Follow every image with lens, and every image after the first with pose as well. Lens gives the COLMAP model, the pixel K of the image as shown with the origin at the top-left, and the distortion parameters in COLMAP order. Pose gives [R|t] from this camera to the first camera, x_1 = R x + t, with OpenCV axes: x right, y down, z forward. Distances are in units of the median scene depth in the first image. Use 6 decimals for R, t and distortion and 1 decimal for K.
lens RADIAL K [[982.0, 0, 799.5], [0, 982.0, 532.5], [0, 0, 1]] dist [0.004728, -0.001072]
...
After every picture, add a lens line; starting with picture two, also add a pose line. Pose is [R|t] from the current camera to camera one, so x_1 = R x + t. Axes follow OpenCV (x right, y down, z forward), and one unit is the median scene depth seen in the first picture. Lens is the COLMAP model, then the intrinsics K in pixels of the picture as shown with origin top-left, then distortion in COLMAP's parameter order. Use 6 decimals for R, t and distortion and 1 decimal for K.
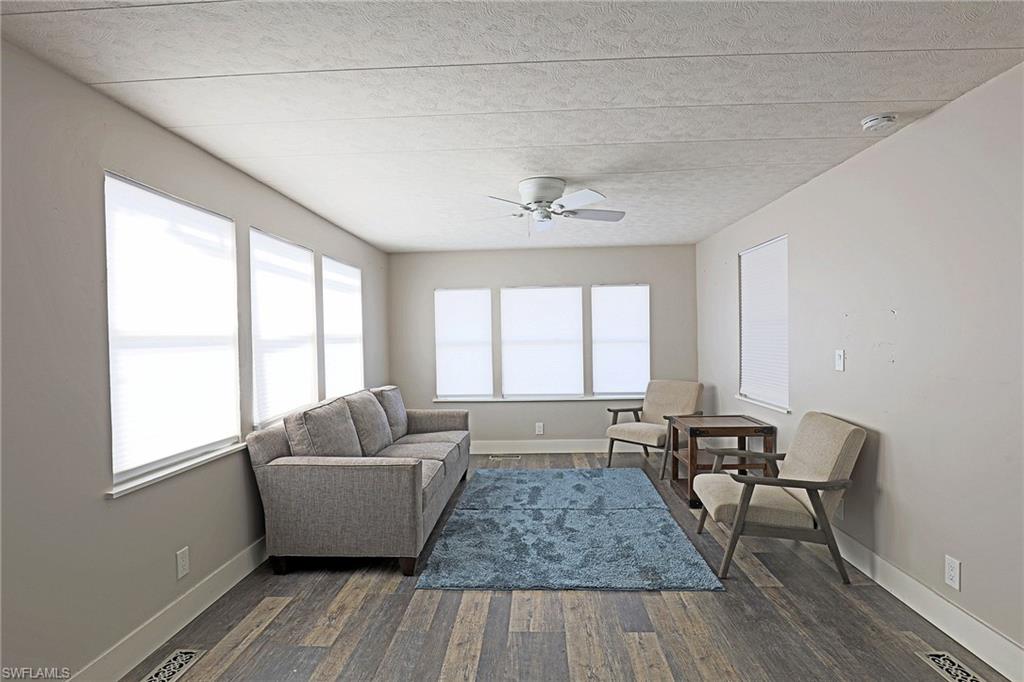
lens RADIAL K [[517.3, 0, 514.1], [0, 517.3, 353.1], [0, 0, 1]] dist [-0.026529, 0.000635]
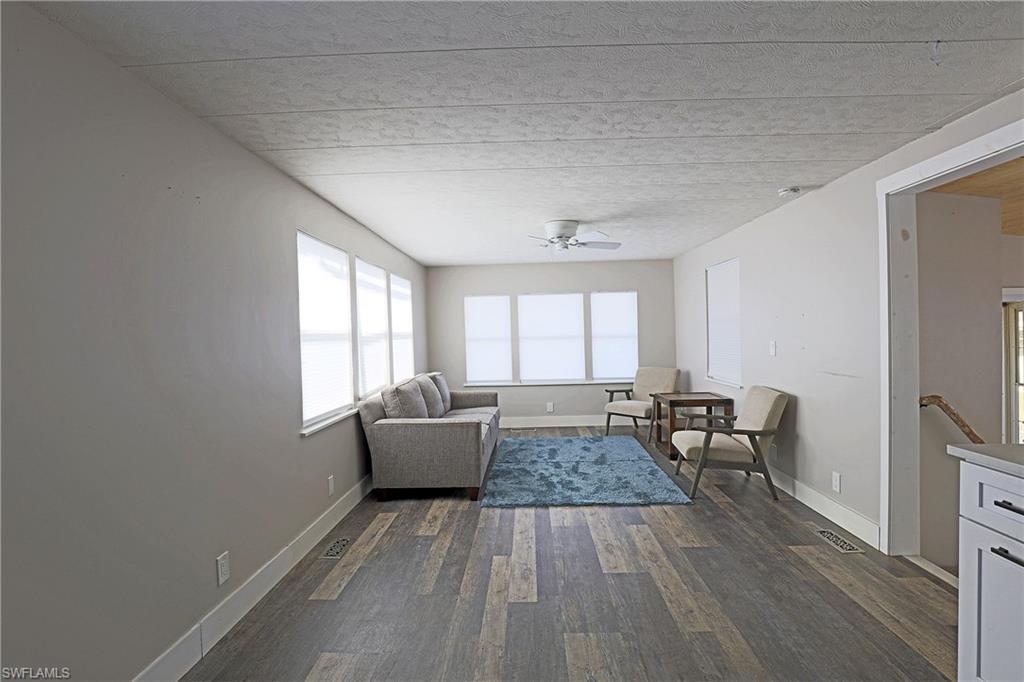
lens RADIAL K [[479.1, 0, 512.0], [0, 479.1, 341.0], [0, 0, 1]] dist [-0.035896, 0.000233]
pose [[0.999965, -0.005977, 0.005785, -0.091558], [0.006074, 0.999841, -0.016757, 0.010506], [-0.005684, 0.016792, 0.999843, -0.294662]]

YOUR INSTRUCTIONS
Reproduce the data verbatim, from the line containing "Follow every image" up to and including the line containing "dist [0.004728, -0.001072]".

TASK ANSWER
Follow every image with lens, and every image after the first with pose as well. Lens gives the COLMAP model, the pixel K of the image as shown with the origin at the top-left, and the distortion parameters in COLMAP order. Pose gives [R|t] from this camera to the first camera, x_1 = R x + t, with OpenCV axes: x right, y down, z forward. Distances are in units of the median scene depth in the first image. Use 6 decimals for R, t and distortion and 1 decimal for K.
lens RADIAL K [[982.0, 0, 799.5], [0, 982.0, 532.5], [0, 0, 1]] dist [0.004728, -0.001072]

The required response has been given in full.